◆ **Task inputs**
----

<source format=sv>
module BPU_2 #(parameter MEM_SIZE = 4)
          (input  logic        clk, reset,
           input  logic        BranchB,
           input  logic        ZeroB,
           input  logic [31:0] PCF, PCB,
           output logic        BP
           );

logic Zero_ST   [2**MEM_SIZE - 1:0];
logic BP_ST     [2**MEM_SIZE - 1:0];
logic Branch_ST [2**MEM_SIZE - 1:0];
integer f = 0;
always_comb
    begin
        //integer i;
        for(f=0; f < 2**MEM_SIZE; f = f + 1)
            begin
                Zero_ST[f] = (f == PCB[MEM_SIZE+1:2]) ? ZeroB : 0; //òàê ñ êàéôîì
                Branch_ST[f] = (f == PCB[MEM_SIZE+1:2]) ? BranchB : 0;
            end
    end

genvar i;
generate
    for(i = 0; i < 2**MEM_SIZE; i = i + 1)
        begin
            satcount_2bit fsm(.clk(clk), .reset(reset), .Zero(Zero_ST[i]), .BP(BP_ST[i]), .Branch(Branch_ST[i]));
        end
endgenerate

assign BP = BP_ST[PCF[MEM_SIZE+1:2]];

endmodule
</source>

----

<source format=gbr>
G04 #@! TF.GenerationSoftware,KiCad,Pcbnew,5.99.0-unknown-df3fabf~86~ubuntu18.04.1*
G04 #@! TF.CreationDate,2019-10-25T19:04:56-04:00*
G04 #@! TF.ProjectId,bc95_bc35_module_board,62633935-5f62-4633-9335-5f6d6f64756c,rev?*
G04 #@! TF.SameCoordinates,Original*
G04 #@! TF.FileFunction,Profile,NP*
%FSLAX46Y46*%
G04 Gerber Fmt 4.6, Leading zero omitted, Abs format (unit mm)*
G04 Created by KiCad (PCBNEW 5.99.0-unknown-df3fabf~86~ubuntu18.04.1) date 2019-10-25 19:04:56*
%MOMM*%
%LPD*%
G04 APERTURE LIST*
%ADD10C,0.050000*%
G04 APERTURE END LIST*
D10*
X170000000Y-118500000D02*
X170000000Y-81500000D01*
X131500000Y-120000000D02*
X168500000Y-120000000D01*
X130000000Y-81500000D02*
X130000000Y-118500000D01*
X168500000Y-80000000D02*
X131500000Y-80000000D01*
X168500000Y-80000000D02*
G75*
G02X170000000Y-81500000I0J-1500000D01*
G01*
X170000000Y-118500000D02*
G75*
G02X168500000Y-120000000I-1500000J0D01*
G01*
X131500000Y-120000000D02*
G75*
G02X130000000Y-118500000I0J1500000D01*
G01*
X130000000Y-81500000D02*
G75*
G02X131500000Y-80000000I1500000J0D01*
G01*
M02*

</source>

----

◆ **Activity**
Reproduce every line from the entries that holds the word "reset".

◆ **Solution to the problem**
          (input  logic        clk, reset,
            satcount_2bit fsm(.clk(clk), .reset(reset), .Zero(Zero_ST[i]), .BP(BP_ST[i]), .Branch(Branch_ST[i]));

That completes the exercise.